*** Data under study Section Begins ***

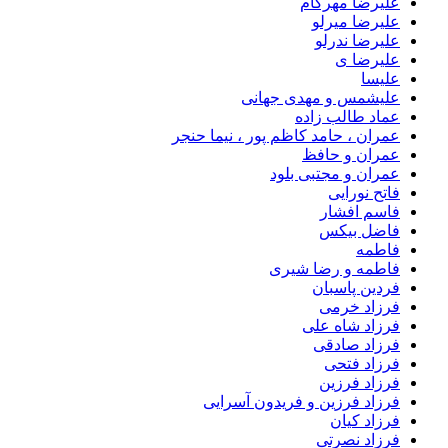
علیرضا مهرکام
علیرضا میرلو
علیرضا ندرلو
علیرضا ی
علیسا
علیشمس و مهدی جهانی
عماد طالب زاده
عمران ، حامد کاظم پور ، نیما حنجر
عمران و حافظ
عمران و مجتبی بلود
فاتح نورایی
فاسم افشار
فاضل بیکس
فاطمه
فاطمه و رضا شیری
فردین پاسبان
فرزاد خرمی
فرزاد شاه علی
فرزاد صادقى
فرزاد فتحی
فرزاد فرزین
فرزاد فرزین و فریدون آسرایی
فرزاد کیان
فرزاد نصرتی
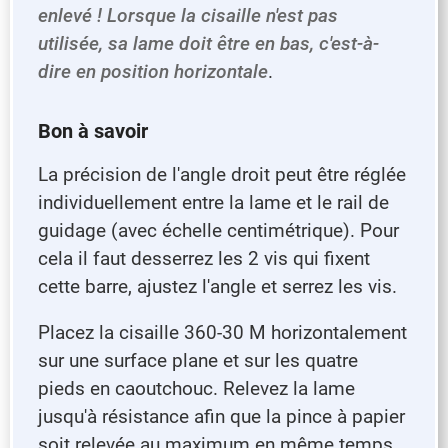
enlevé ! Lorsque la cisaille n'est pas
utilisée, sa lame doit être en bas, c'est-à-
dire en position horizontale
.
Bon à savoir
La précision de l'angle droit peut être réglée
individuellement entre la lame et le rail de
guidage (avec échelle centimétrique). Pour
cela il faut desserrez les 2 vis qui fixent
cette barre, ajustez l'angle et serrez les vis.
Placez la cisaille 360-30 M horizontalement
sur une surface plane et sur les quatre
pieds en caoutchouc. Relevez la lame
jusqu'à résistance afin que la pince à papier
soit relevée au maximum en même temps.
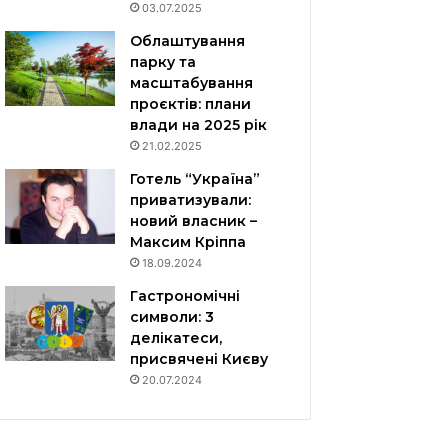
03.07.2025
Облаштування
парку та
масштабування
проєктів: плани
влади на 2025 рік
21.02.2025
Готель “Україна”
приватизували:
новий власник –
Максим Кріппа
18.09.2024
Гастрономічні
символи: 3
делікатеси,
присвячені Києву
20.07.2024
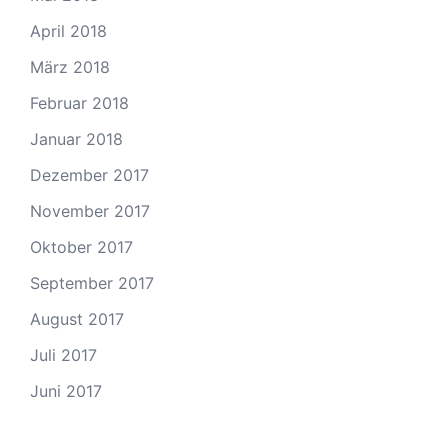
April 2018
März 2018
Februar 2018
Januar 2018
Dezember 2017
November 2017
Oktober 2017
September 2017
August 2017
Juli 2017
Juni 2017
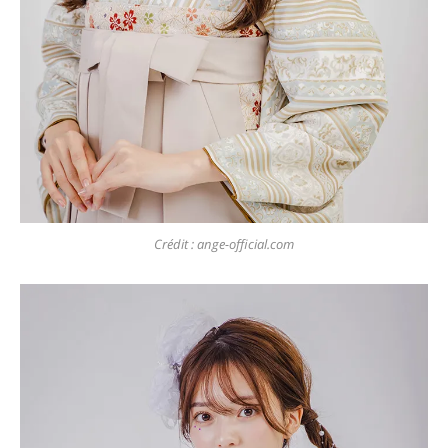
Crédit : ange-official.com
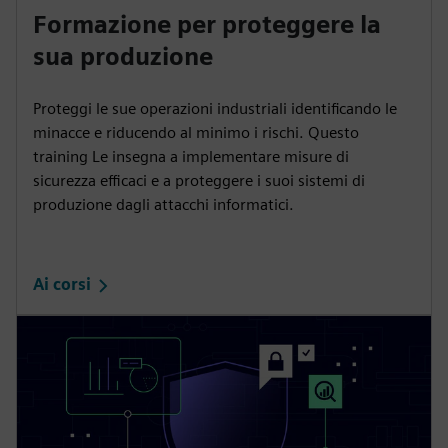
Formazione per proteggere la
sua produzione
Proteggi le sue operazioni industriali identificando le
minacce e riducendo al minimo i rischi. Questo
training Le insegna a implementare misure di
sicurezza efficaci e a proteggere i suoi sistemi di
produzione dagli attacchi informatici.
Ai corsi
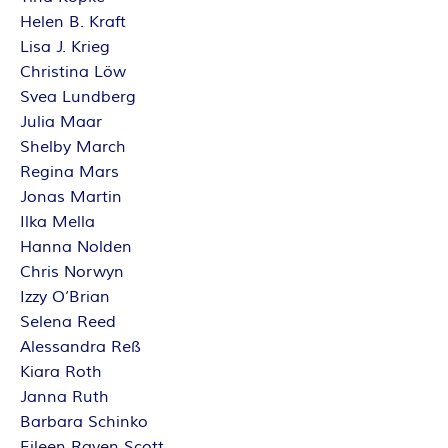
Helen B. Kraft
Lisa J. Krieg
Christina Löw
Svea Lundberg
Julia Maar
Shelby March
Regina Mars
Jonas Martin
Ilka Mella
Hanna Nolden
Chris Norwyn
Izzy O’Brian
Selena Reed
Alessandra Reß
Kiara Roth
Janna Ruth
Barbara Schinko
Eileen Raven Scott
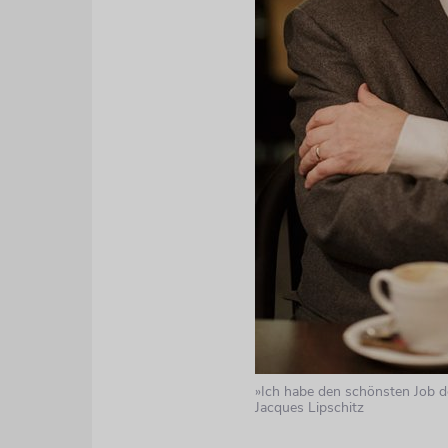
»Ich habe den schönsten Job d
Jacques Lipschitz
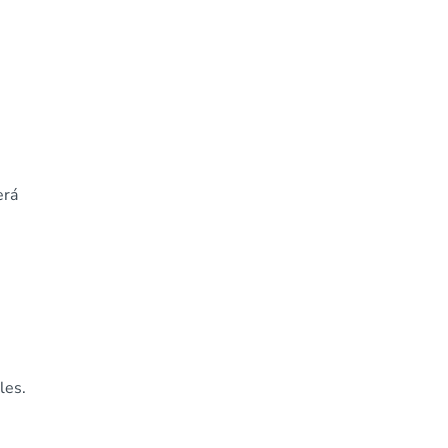
erá
les.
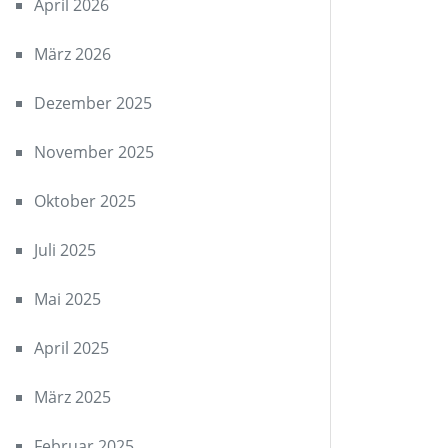
April 2026
März 2026
Dezember 2025
November 2025
Oktober 2025
Juli 2025
Mai 2025
April 2025
März 2025
Februar 2025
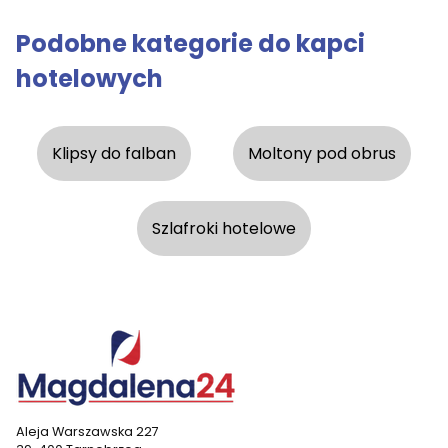
Podobne kategorie do kapci
hotelowych
Klipsy do falban
Moltony pod obrus
Szlafroki hotelowe
Aleja Warszawska 227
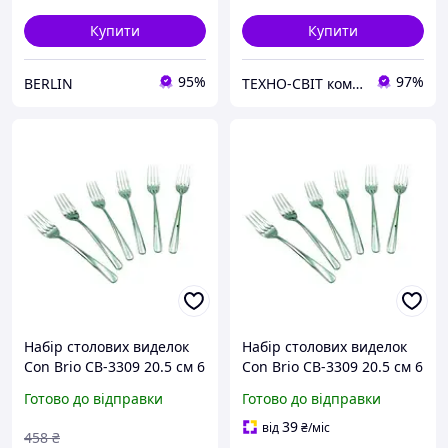
Купити
Купити
95%
97%
BERLIN
ТЕХНО-СВІТ компьютерна техніка, мобільні аксесуари, електронна техніка та багато іншого.
Набір столових виделок
Набір столових виделок
Сon Brio СB-3309 20.5 см 6
Сon Brio СB-3309 20.5 см 6
шт
шт
Готово до відправки
Готово до відправки
39
від
₴
/міс
458
₴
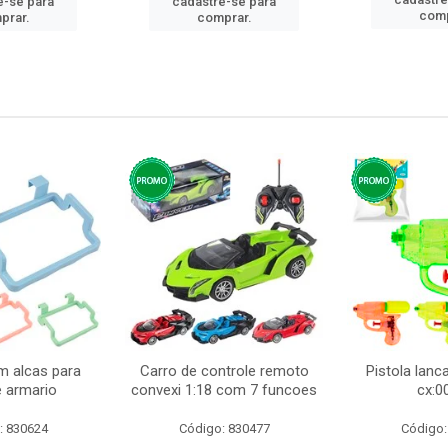
e-se para
cadastre-se para
comp
prar.
comprar.
m alcas para
Carro de controle remoto
Pistola lan
e armario
convexi 1:18 com 7 funcoes
cx:0
: 830624
Código: 830477
Código:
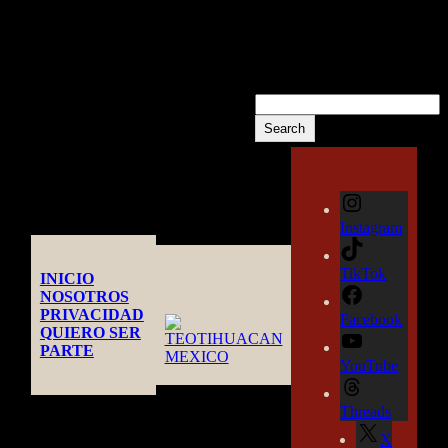
COMMENTS
No hay comentarios que
mostrar.
Buscar
Search
Instagram
TikTok
INICIO
NOSOTROS
PRIVACIDAD
Facebook
QUIERO SER
PARTE
YouTube
Threads
X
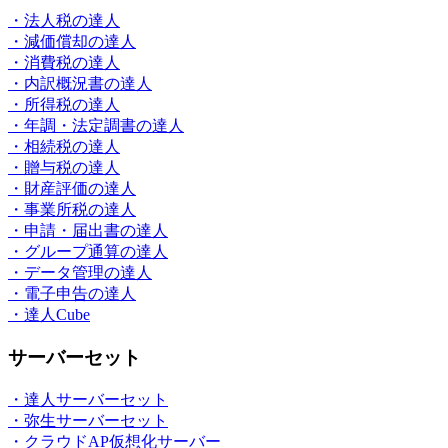
・法人税の達人
・減価償却の達人
・消費税の達人
・内訳概況書の達人
・所得税の達人
・年調・法定調書の達人
・相続税の達人
・贈与税の達人
・財産評価の達人
・事業所税の達人
・申請・届出書の達人
・グループ通算の達人
・データ管理の達人
・電子申告の達人
・達人Cube
サーバーセット
・達人サーバーセット
・弥生サーバーセット
・クラウドAP仮想化サーバー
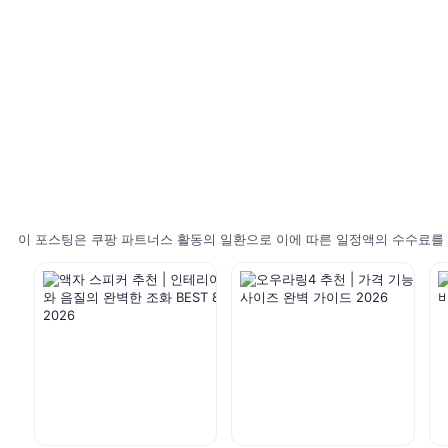
이 포스팅은 쿠팡 파트너스 활동의 일환으로 이에 따른 일정액의 수수료를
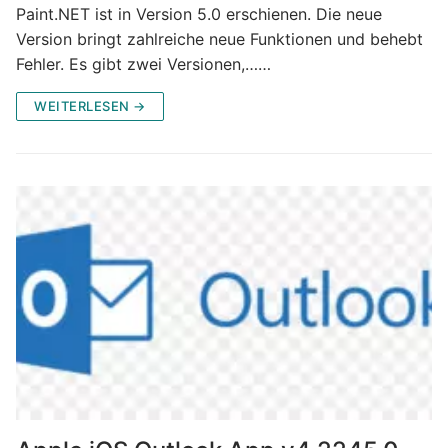
Paint.NET ist in Version 5.0 erschienen. Die neue
Version bringt zahlreiche neue Funktionen und behebt
Fehler. Es gibt zwei Versionen,……
WEITERLESEN →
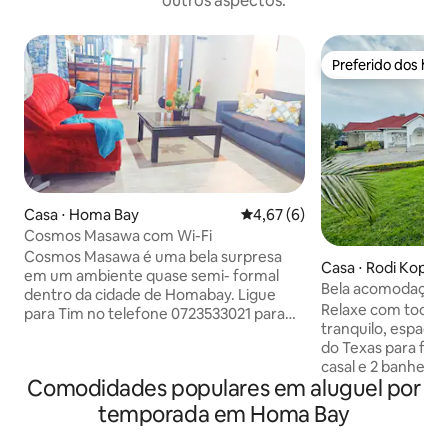
outros aspectos.
Preferido dos hó
Preferido dos hó
Casa ⋅ Homa Bay
4,67 de uma avaliação média d
4,67 (6)
Cosmos Masawa com Wi-Fi
Cosmos Masawa é uma bela surpresa
Casa ⋅ Rodi Kopan
em um ambiente quase semi- formal
Bela acomodação 
dentro da cidade de Homabay. Ligue
Homabay, Quênia
Relaxe com toda a 
para Tim no telefone 0723533021 para
tranquilo, espaço
consultas rápidas. Esta unidade leva
do Texas para fica
você para longe do tráfego (humano e
casal e 2 banheiro
motor), para uma tranquilidade que é
Comodidades populares em aluguel por
Oferecemos um a
rara. A unidade de 3 quartos com um
caseiro com privac
plano de cozinha aberto foi feita com
temporada em Homa Bay
totalmente funcio
amor e é um espaço que temos o prazer
conforto e conven
de compartilhar com os viajantes.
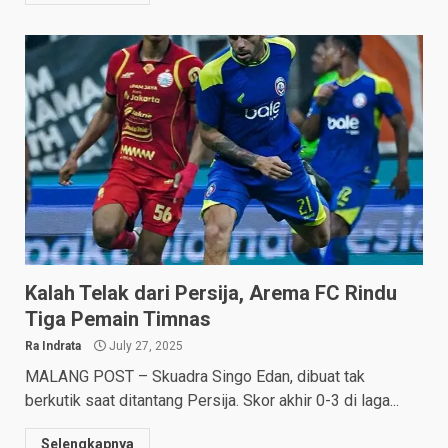
Kalah Telak dari Persija, Arema FC Rindu
Tiga Pemain Timnas
Ra Indrata
July 27, 2025
MALANG POST – Skuadra Singo Edan, dibuat tak
berkutik saat ditantang Persija. Skor akhir 0-3 di laga...
Selengkapnya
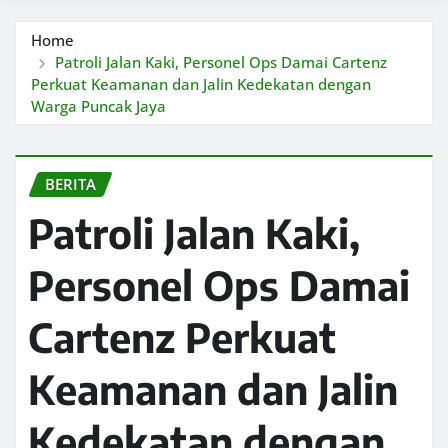
Home
Patroli Jalan Kaki, Personel Ops Damai Cartenz
Perkuat Keamanan dan Jalin Kedekatan dengan
Warga Puncak Jaya
BERITA
Patroli Jalan Kaki,
Personel Ops Damai
Cartenz Perkuat
Keamanan dan Jalin
Kedekatan dengan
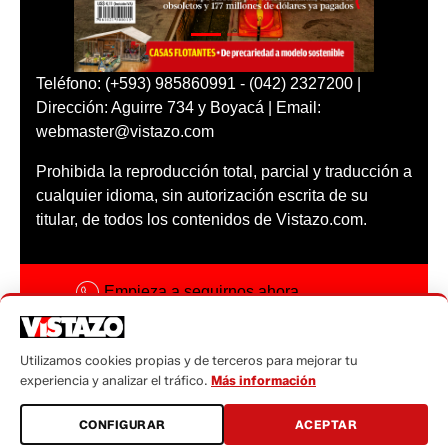
Teléfono: (+593) 985860991 - (042) 2327200 |
Dirección: Aguirre 734 y Boyacá | Email:
webmaster@vistazo.com
Prohibida la reproducción total, parcial y traducción a
cualquier idioma, sin autorización escrita de su
titular, de todos los contenidos de Vistazo.com.
Empieza a seguirnos ahora
Activar notificaciones
Utilizamos cookies propias y de terceros para mejorar tu
Código ética
experiencia y analizar el tráfico.
Más información
Sugerencias a:
CONFIGURAR
ACEPTAR
sugerencias@vistazo.com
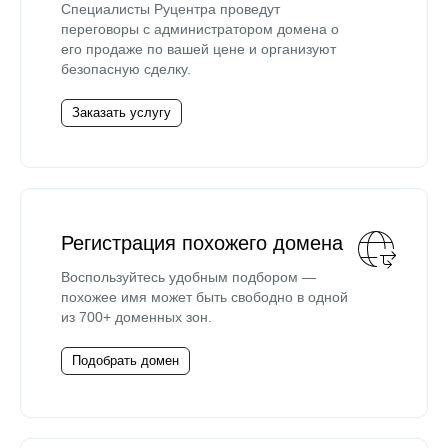
Специалисты Руцентра проведут
переговоры с администратором домена о
его продаже по вашей цене и организуют
безопасную сделку.
Заказать услугу
Регистрация похожего домена
Воспользуйтесь удобным подбором —
похожее имя может быть свободно в одной
из 700+ доменных зон.
Подобрать домен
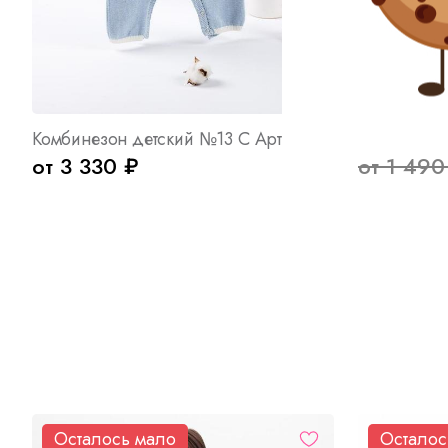
Комбинезон детский №13 С Арт. 8043
Жилетка му
от 3 330 ₽
от 1 490
Осталось мало
Осталос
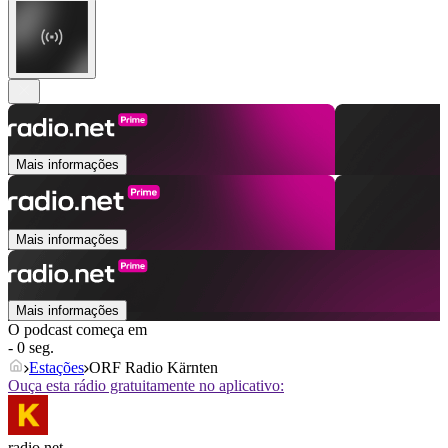
Mais informações
Mais informações
Mais informações
O podcast começa em
- 0 seg.
Estações
ORF Radio Kärnten
Ouça esta rádio gratuitamente no aplicativo:
radio.net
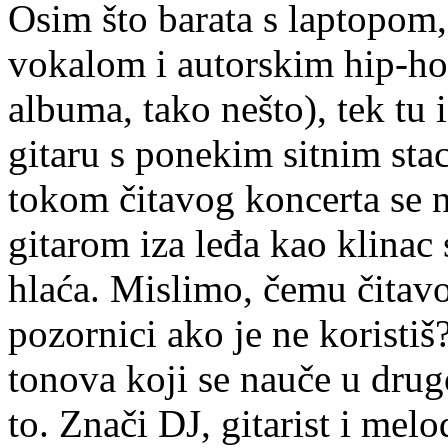
Osim što barata s laptopom
vokalom i autorskim hip-ho
albuma, tako nešto), tek tu 
gitaru s ponekim sitnim sta
tokom čitavog koncerta se n
gitarom iza leđa kao klinac
hlaća. Mislimo, čemu čitavo 
pozornici ako je ne koristiš
tonova koji se nauče u drug
to. Znači DJ, gitarist i mel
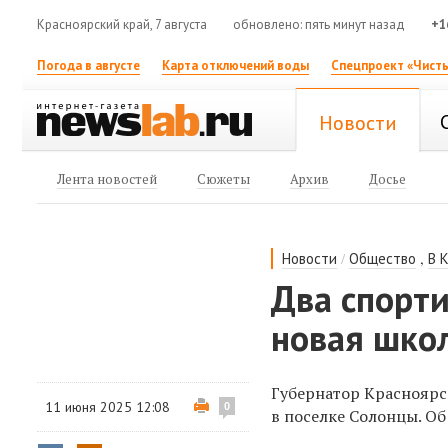
Красноярский край, 7 августа
обновлено: пять минут назад
+1
Погода в августе
Карта отключений воды
Спецпроект «Чисты
Новости
Лента новостей
Сюжеты
Архив
Досье
/
,
Новости
Общество
В 
Два спорти
новая школ
Губернатор Красноярс
11 июня 2025 12:08
0
в поселке Солонцы. О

*** Data under study Section Ends ***

**Instructions for the task:** Reproduce, line for line and unchanged, the text that accompanies every picture in the rows above. Leave the pictures out of your answer.

**Solution to this exercise:**
علیرضا مهرکام
علیرضا میرلو
علیرضا ندرلو
علیرضا ی
علیسا
علیشمس و مهدی جهانی
عماد طالب زاده
عمران ، حامد کاظم پور ، نیما حنجر
عمران و حافظ
عمران و مجتبی بلود
فاتح نورایی
فاسم افشار
فاضل بیکس
فاطمه
فاطمه و رضا شیری
فردین پاسبان
فرزاد خرمی
فرزاد شاه علی
فرزاد صادقى
فرزاد فتحی
فرزاد فرزین
فرزاد فرزین و فریدون آسرایی
فرزاد کیان
فرزاد نصرتی
enlevé ! Lorsque la cisaille n'est pas
utilisée, sa lame doit être en bas, c'est-à-
dire en position horizontale
.
Bon à savoir
La précision de l'angle droit peut être réglée
individuellement entre la lame et le rail de
guidage (avec échelle centimétrique). Pour
cela il faut desserrez les 2 vis qui fixent
cette barre, ajustez l'angle et serrez les vis.
Placez la cisaille 360-30 M horizontalement
sur une surface plane et sur les quatre
pieds en caoutchouc. Relevez la lame
jusqu'à résistance afin que la pince à papier
soit relevée au maximum en même temps.
03.07.2025
Облаштування
парку та
масштабування
проєктів: плани
влади на 2025 рік
21.02.2025
Готель “Україна”
приватизували:
новий власник –
Максим Кріппа
18.09.2024
Гастрономічні
символи: 3
делікатеси,
присвячені Києву
20.07.2024
April 2018
März 2018
Februar 2018
Januar 2018
Dezember 2017
November 2017
Oktober 2017
September 2017
August 2017
Juli 2017
Juni 2017
Crédit : ange-official.com
Formazione per proteggere la
sua produzione
Proteggi le sue operazioni industriali identificando le
minacce e riducendo al minimo i rischi. Questo
training Le insegna a implementare misure di
sicurezza efficaci e a proteggere i suoi sistemi di
produzione dagli attacchi informatici.
Ai corsi
Helen B. Kraft
Lisa J. Krieg
Christina Löw
Svea Lundberg
Julia Maar
Shelby March
Regina Mars
Jonas Martin
Ilka Mella
Hanna Nolden
Chris Norwyn
Izzy O’Brian
Selena Reed
Alessandra Reß
Kiara Roth
Janna Ruth
Barbara Schinko
Eileen Raven Scott
»Ich habe den schönsten Job d
Jacques Lipschitz
erá
les.
April 2026
März 2026
Dezember 2025
November 2025
Oktober 2025
Juli 2025
Mai 2025
April 2025
März 2025
Februar 2025
Podobne kategorie do kapci
hotelowych
Klipsy do falban
Moltony pod obrus
Szlafroki hotelowe
Aleja Warszawska 227
Купити
Купити
95%
97%
BERLIN
ТЕХНО-СВІТ компьютерна техніка, мобільні аксесуари, електронна техніка та багато іншого.
Набір столових виделок
Набір столових виделок
Сon Brio СB-3309 20.5 см 6
Сon Brio СB-3309 20.5 см 6
шт
шт
Готово до відправки
Готово до відправки
39
від
₴
/міс
458
₴
e-se para
cadastre-se para
comp
prar.
comprar.
m alcas para
Carro de controle remoto
Pistola lan
e armario
convexi 1:18 com 7 funcoes
cx:0
: 830624
Código: 830477
Código:
COMMENTS
No hay comentarios que
mostrar.
Buscar
Search
Instagram
TikTok
INICIO
NOSOTROS
PRIVACIDAD
Facebook
QUIERO SER
PARTE
YouTube
Threads
X
・法人税の達人
・減価償却の達人
・消費税の達人
・内訳概況書の達人
・所得税の達人
・年調・法定調書の達人
・相続税の達人
・贈与税の達人
・財産評価の達人
・事業所税の達人
・申請・届出書の達人
・グループ通算の達人
・データ管理の達人
・電子申告の達人
・達人Cube
サーバーセット
・達人サーバーセット
・弥生サーバーセット
・クラウドAP仮想化サーバー
이 포스팅은 쿠팡 파트너스 활동의 일환으로 이에 따른 일정액의 수수료를
Paint.NET ist in Version 5.0 erschienen. Die neue
Version bringt zahlreiche neue Funktionen und behebt
Fehler. Es gibt zwei Versionen,……
WEITERLESEN →
outros aspectos.
Preferido dos hó
Preferido dos hó
Casa ⋅ Homa Bay
4,67 de uma avaliação média d
4,67 (6)
Cosmos Masawa com Wi-Fi
Cosmos Masawa é uma bela surpresa
Casa ⋅ Rodi Kopan
em um ambiente quase semi- formal
Bela acomodação 
dentro da cidade de Homabay. Ligue
Homabay, Quênia
Relaxe com toda a 
para Tim no telefone 0723533021 para
tranquilo, espaço
consultas rápidas. Esta unidade leva
do Texas para fica
você para longe do tráfego (humano e
casal e 2 banheiro
motor), para uma tranquilidade que é
Comodidades populares em aluguel por
Oferecemos um a
rara. A unidade de 3 quartos com um
caseiro com privac
plano de cozinha aberto foi feita com
temporada em Homa Bay
totalmente funcio
amor e é um espaço que temos o prazer
conforto e conven
de compartilhar com os viajantes.
Kalah Telak dari Persija, Arema FC Rindu
Tiga Pemain Timnas
Ra Indrata
July 27, 2025
MALANG POST – Skuadra Singo Edan, dibuat tak
berkutik saat ditantang Persija. Skor akhir 0-3 di laga...
Selengkapnya
Home
Patroli Jalan Kaki, Personel Ops Damai Cartenz
Perkuat Keamanan dan Jalin Kedekatan dengan
Warga Puncak Jaya
BERITA
Patroli Jalan Kaki,
Personel Ops Damai
Cartenz Perkuat
Keamanan dan Jalin
Kedekatan dengan
Teléfono: (+593) 985860991 - (042) 2327200 |
Dirección: Aguirre 734 y Boyacá | Email:
webmaster@vistazo.com
Prohibida la reproducción total, parcial y traducción a
cualquier idioma, sin autorización escrita de su
titular, de todos los contenidos de Vistazo.com.
Empieza a seguirnos ahora
Activar notificaciones
Utilizamos cookies propias y de terceros para mejorar tu
Código ética
experiencia y analizar el tráfico.
Más información
Sugerencias a:
CONFIGURAR
ACEPTAR
sugerencias@vistazo.com
Специалисты Руцентра проведут
переговоры с администратором домена о
его продаже по вашей цене и организуют
безопасную сделку.
Заказать услугу
Регистрация похожего домена
Воспользуйтесь удобным подбором —
похожее имя может быть свободно в одной
из 700+ доменных зон.
Подобрать домен
Комбинезон детский №13 С Арт. 8043
Жилетка му
от 3 330 ₽
от 1 490
Осталось мало
Осталос
Mais informações
Mais informações
Mais informações
O podcast começa em
- 0 seg.
Estações
ORF Radio Kärnten
Ouça esta rádio gratuitamente no aplicativo:
radio.net
Osim što barata s laptopom
vokalom i autorskim hip-ho
albuma, tako nešto), tek tu 
gitaru s ponekim sitnim sta
tokom čitavog koncerta se n
gitarom iza leđa kao klinac
hlaća. Mislimo, čemu čitavo 
pozornici ako je ne koristiš
tonova koji se nauče u drug
to. Znači DJ, gitarist i mel
Красноярский край, 7 августа
обновлено: пять минут назад
+1
Погода в августе
Карта отключений воды
Спецпроект «Чисты
Новости
Лента новостей
Сюжеты
Архив
Досье
/
,
Новости
Общество
В 
Два спорти
новая школ
Губернатор Красноярс
11 июня 2025 12:08
0
в поселке Солонцы. О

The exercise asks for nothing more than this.